Writing task lists instead of key results. “Deploy three new SOAR playbooks” is an activity, not an outcome. The key result should measure the impact — for example, the percentage of alerts auto-triaged or the reduction in analyst touch-time — not the act of building the playbook. Tasks belong in the initiatives that support a key result, not in the key result itself.
Vanity metrics. “Number of alerts processed” rewards volume, not security. A SOC that closes more alerts because it generates more noise is not improving. Tie every KPI and key result to an outcome that actually reduces risk: time to detect, time to contain, coverage of the techniques that matter to your threat model.

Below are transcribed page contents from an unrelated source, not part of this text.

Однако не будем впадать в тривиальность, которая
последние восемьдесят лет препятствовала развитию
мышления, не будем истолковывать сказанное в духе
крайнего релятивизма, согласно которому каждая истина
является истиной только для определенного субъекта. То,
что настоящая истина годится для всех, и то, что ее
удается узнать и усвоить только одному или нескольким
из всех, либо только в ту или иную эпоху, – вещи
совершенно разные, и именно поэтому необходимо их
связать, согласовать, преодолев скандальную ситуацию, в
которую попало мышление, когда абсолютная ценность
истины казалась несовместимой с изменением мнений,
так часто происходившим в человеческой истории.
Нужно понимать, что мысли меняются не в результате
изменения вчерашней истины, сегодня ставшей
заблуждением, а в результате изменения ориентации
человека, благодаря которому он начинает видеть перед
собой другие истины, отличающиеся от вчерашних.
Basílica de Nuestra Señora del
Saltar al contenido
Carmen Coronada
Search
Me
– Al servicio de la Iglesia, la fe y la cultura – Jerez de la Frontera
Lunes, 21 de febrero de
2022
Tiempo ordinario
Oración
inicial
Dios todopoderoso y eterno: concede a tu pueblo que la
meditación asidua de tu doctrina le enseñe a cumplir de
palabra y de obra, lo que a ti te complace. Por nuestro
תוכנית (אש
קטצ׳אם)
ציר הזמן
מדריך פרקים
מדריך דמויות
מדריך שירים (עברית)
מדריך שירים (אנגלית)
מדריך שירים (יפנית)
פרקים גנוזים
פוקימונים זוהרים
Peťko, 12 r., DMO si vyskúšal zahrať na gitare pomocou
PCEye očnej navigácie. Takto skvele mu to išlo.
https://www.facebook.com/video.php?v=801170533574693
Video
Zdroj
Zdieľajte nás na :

Setting OKRs and never scoring them. The discipline of OKRs comes from the regular review — checking whether key results are moving in the right direction and scoring them honestly at the end of the cycle. Without the review cadence, OKRs decay into a forgotten slide.
Tying it to SOC maturity
The reason this matters for service quality is that a SOC improves in deliberate steps, not by accident. Maturity models such as the SOC-CMM exist precisely to assess where a SOC stands across people, process, technology, and services, and to build improvement plans from the gaps they expose. That assessment is a natural OKR engine: the maturity gap defines the objective, the model’s measurable dimensions become key results, and the everyday KPIs confirm the gains stuck once the quarter closed. KPIs tell you whether today’s service is healthy; OKRs, anchored to a maturity assessment, tell you whether the service is getting better on purpose.
The bottom line
A SOC manager who only watches KPIs will keep a steady service but rarely transform it — the dashboard is green and the SOC stays exactly as good as it was last year. A manager who only chases OKRs may push ambitious change while losing sight of whether the day-to-day service is healthy. The mature move is to run both: KPIs as the continuous vital signs of the live operation, OKRs as the quarterly engine of deliberate improvement, with your strongest KPIs graduating into key results whenever you decide it is time to move a number, not just watch it.